14 Poin Proposal Iran ke AS, Gencatan Senjata Permanen hingga Diakhirinya Perang di Lebanon

Oleh: Tim Redaksi
Minggu, 03 Mei 2026 | 11:20 WIB
Ilustrasi gencatan senjata Amerika Serikat-Iran. (BeritaNasional/Candra)
Ilustrasi gencatan senjata Amerika Serikat-Iran. (BeritaNasional/Candra)

BeritaNasional.com - Dalam perundingan antara Amerika Serikat (AS) dan Iran, terungkap bahwa Iran telah mengajukan proposal balasan berisi 14 poin kepada AS yang menginginkan penghentian perang secara permanen dan penarikan penuh pasukan AS dari kawasan tersebut.

Proposal ini disampaikan melalui Pakistan sebagai pihak perantara perundingan kedua negara tersebut, yang dilaporkan kantor berita semiresmi Tasnim pada Sabtu (2/5/2026). 

Sementara itu, Washington dalam sembilan poin proposalnya menyerukan gencatan senjata selama dua bulan.
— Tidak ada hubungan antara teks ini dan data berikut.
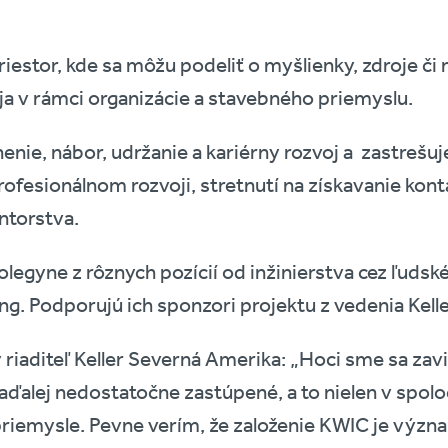
estor, kde sa môžu podeliť o myšlienky, zdroje č
ja v rámci organizácie a stavebného priemyslu.
nie, nábor, udržanie a kariérny rozvoj a zastrešuj
ofesionálnom rozvoji, stretnutí na získavanie kont
ntorstva.
olegyne z rôznych pozícií od inžinierstva cez ľudsk
g. Podporujú ich sponzori projektu z vedenia Kell
riaditeľ Keller Severná Amerika: „Hoci sme sa zavi
aďalej nedostatočne zastúpené, a to nielen v spoločn
riemysle. Pevne verím, že založenie KWIC je výz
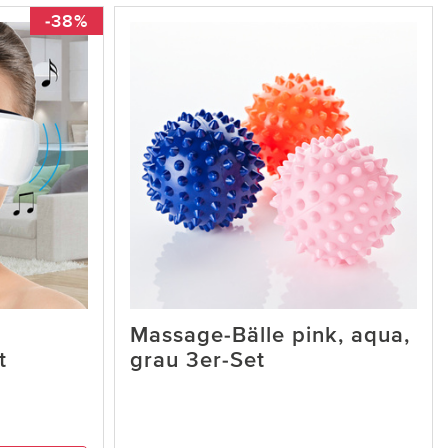
-38%
Massage-Bälle pink, aqua,
t
grau 3er-Set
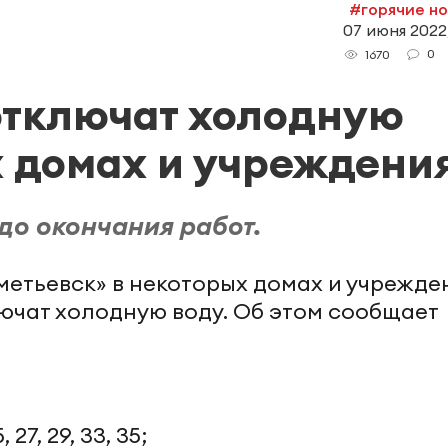
#горячие н
07 июня 2022,
0
1670
отключат холодную
х домах и учреждени
 до окончания работ.
ьметьевск» в некоторых домах и учрежде
лючат холодную воду. Об этом сообщает
, 27, 29, 33, 35;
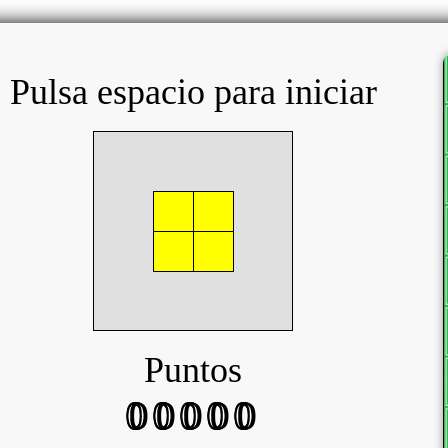
Pulsa espacio para iniciar
Puntos
00000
Melansir Tasnim, Teheran mengusulkan jangka waktu 30 hari untuk menyelesaikan isu-isu utama, seraya bersikeras bahwa perundingan ini harus fokus untuk "mengakhiri perang" alih-alih gencatan senjata sementara.

Tuntutan Iran juga mencakup penarikan pasukan AS dari wilayah dekat perbatasannya dan jaminan tidak adanya agresi, serta langkah-langkah ekonomi, seperti pencabutan blokade angkatan laut, pelepasan aset Iran yang dibekukan, pelonggaran sanksi, dan pembayaran kompensasi.

Proposal tersebut juga menyerukan diakhirinya pertempuran di berbagai front, termasuk di Lebanon, dan pembentukan mekanisme tata kelola baru untuk Selat Hormuz, yang merupakan jalur kunci bagi pengiriman minyak global.

Kini, Iran sedang menunggu tanggapan resmi dari para pejabat AS atas proposal tersebut. 

Sebelumnya, media pemerintah menyebutkan bahwa Iran telah menyampaikan proposal baru untuk perundingan melalui Pakistan pada Selasa (28/4/2026).

Sebagai informasi, konflik ini bermula dari serangan Israel dan AS terhadap Teheran dan kota-kota Iran lainnya sejak 28 Februari 2026 ;a;i, hingga menewaskan pemimpin tertinggi Iran saat itu, Ali Khamenei, serta sejumlah komandan senior dan warga sipil Iran.

Iran membalas dengan gelombang serangan rudal dan drone yang menargetkan Israel dan kepentingan-kepentingan AS di kawasan Timur Tengah.

Sebulan lebih berlalu, keduanya sepakat melakukan gencatan senjata yang mulai berlaku pada 8 April, diikuti oleh perundingan antara delegasi Iran dan AS di Islamabad yang gagal menghasilkan kesepakatan.